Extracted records

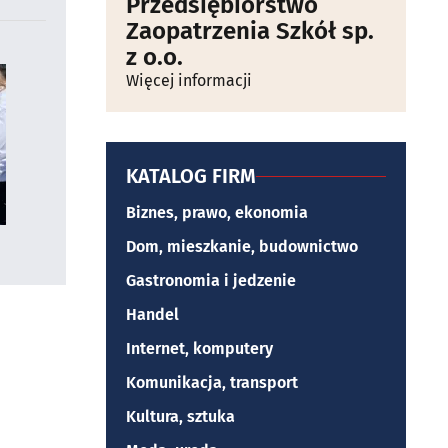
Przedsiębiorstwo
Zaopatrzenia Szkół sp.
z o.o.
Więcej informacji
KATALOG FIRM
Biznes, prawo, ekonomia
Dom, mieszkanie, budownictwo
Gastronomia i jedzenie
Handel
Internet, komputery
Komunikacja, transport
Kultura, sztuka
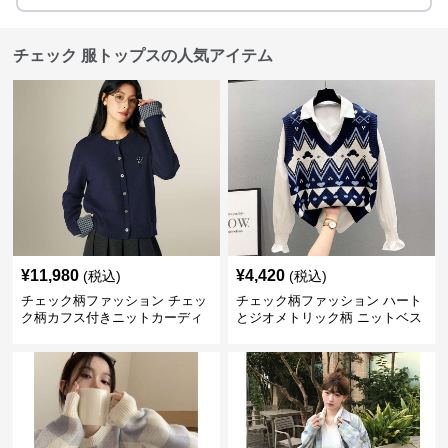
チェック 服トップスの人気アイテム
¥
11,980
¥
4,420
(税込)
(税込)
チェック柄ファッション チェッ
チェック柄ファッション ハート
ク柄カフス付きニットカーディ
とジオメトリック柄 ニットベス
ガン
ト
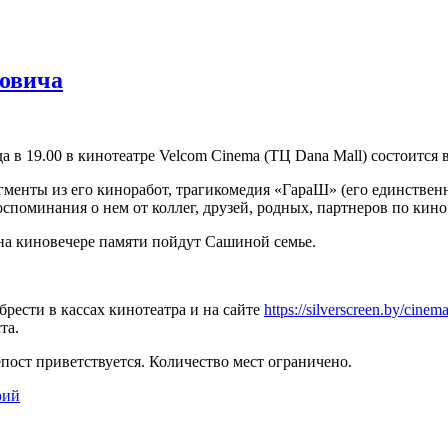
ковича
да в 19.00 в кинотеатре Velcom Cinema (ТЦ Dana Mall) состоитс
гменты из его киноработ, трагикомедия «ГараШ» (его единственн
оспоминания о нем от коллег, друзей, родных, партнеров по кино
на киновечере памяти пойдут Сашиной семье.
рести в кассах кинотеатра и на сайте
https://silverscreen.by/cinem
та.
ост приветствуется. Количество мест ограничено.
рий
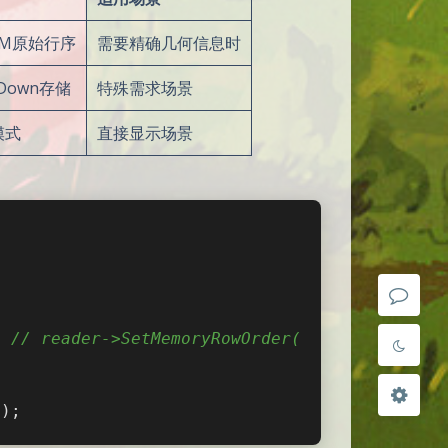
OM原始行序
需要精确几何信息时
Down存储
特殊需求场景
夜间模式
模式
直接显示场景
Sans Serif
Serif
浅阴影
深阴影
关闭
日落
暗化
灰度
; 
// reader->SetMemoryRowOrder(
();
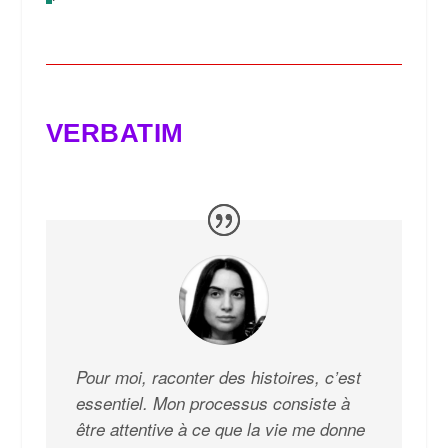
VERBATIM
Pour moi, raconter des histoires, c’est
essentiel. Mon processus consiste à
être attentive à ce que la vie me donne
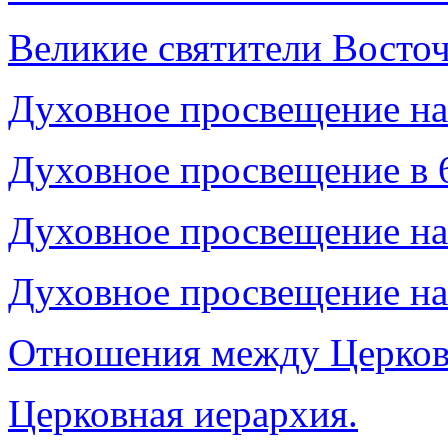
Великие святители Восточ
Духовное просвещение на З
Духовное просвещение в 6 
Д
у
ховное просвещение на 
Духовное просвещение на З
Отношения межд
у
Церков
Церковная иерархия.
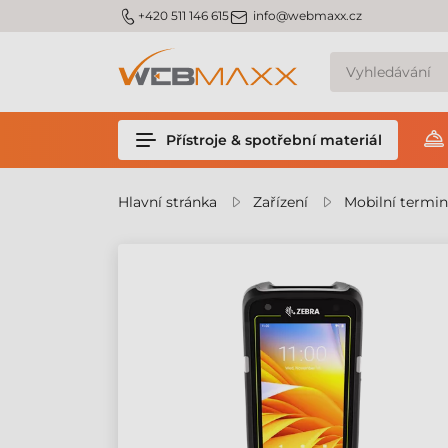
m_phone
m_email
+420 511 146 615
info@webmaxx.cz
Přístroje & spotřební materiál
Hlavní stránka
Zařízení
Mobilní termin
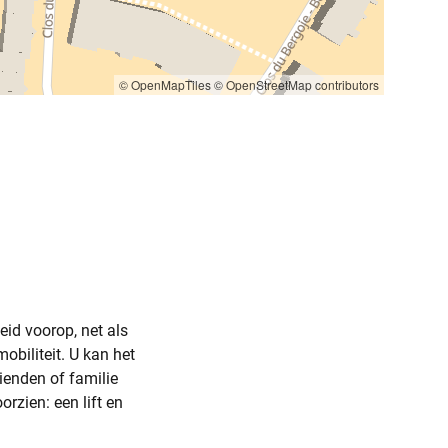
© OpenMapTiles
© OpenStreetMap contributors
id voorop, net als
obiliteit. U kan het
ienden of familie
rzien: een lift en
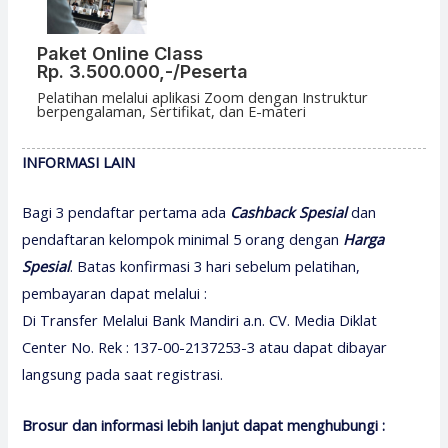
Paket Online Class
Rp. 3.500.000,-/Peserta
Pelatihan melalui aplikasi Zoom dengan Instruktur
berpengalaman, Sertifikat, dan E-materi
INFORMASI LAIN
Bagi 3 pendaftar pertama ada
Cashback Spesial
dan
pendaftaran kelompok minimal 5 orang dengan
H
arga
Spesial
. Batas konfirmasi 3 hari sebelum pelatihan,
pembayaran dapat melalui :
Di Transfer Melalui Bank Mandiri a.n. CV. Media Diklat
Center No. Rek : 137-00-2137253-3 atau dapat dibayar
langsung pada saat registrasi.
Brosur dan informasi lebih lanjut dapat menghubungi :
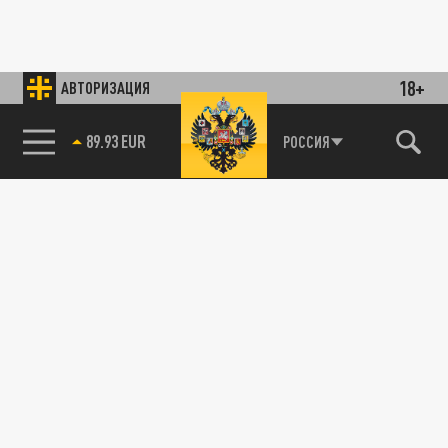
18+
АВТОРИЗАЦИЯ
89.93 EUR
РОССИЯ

**Brief:** Without any pictures, output the entries above exactly as they appear.

**Exercise output:**
Przedsiębiorstwo
Zaopatrzenia Szkół sp.
z o.o.
Więcej informacji
KATALOG FIRM
Biznes, prawo, ekonomia
Dom, mieszkanie, budownictwo
Gastronomia i jedzenie
Handel
Internet, komputery
Komunikacja, transport
Kultura, sztuka
チェック 服トップスの人気アイテム
¥
11,980
¥
4,420
(税込)
(税込)
チェック柄ファッション チェッ
チェック柄ファッション ハート
ク柄カフス付きニットカーディ
とジオメトリック柄 ニットベス
ガン
ト
ковича
да в 19.00 в кинотеатре Velcom Cinema (ТЦ Dana Mall) состоитс
гменты из его киноработ, трагикомедия «ГараШ» (его единственн
оспоминания о нем от коллег, друзей, родных, партнеров по кино
на киновечере памяти пойдут Сашиной семье.
рести в кассах кинотеатра и на сайте
https://silverscreen.by/cinem
та.
ост приветствуется. Количество мест ограничено.
рий
OM原始行序
需要精确几何信息时
Down存储
特殊需求场景
夜间模式
模式
直接显示场景
Sans Serif
Serif
浅阴影
深阴影
关闭
日落
暗化
灰度
; 
// reader->SetMemoryRowOrder(
();
VERBATIM
Pour moi, raconter des histoires, c’est
essentiel. Mon processus consiste à
être attentive à ce que la vie me donne
Великие святители Восточ
Духовное просвещение на З
Духовное просвещение в 6 
Д
у
ховное просвещение на 
Духовное просвещение на З
Отношения межд
у
Церков
Церковная иерархия.
m_phone
m_email
+420 511 146 615
info@webmaxx.cz
Přístroje & spotřební materiál
Hlavní stránka
Zařízení
Mobilní termin
© OpenMapTiles
© OpenStreetMap contributors
id voorop, net als
obiliteit. U kan het
ienden of familie
rzien: een lift en
Paket Online Class
Rp. 3.500.000,-/Peserta
Pelatihan melalui aplikasi Zoom dengan Instruktur
berpengalaman, Sertifikat, dan E-materi
INFORMASI LAIN
Bagi 3 pendaftar pertama ada
Cashback Spesial
dan
pendaftaran kelompok minimal 5 orang dengan
H
arga
Spesial
. Batas konfirmasi 3 hari sebelum pelatihan,
pembayaran dapat melalui :
Di Transfer Melalui Bank Mandiri a.n. CV. Media Diklat
Center No. Rek : 137-00-2137253-3 atau dapat dibayar
langsung pada saat registrasi.
Brosur dan informasi lebih lanjut dapat menghubungi :
18+
АВТОРИЗАЦИЯ
89.93 EUR
РОССИЯ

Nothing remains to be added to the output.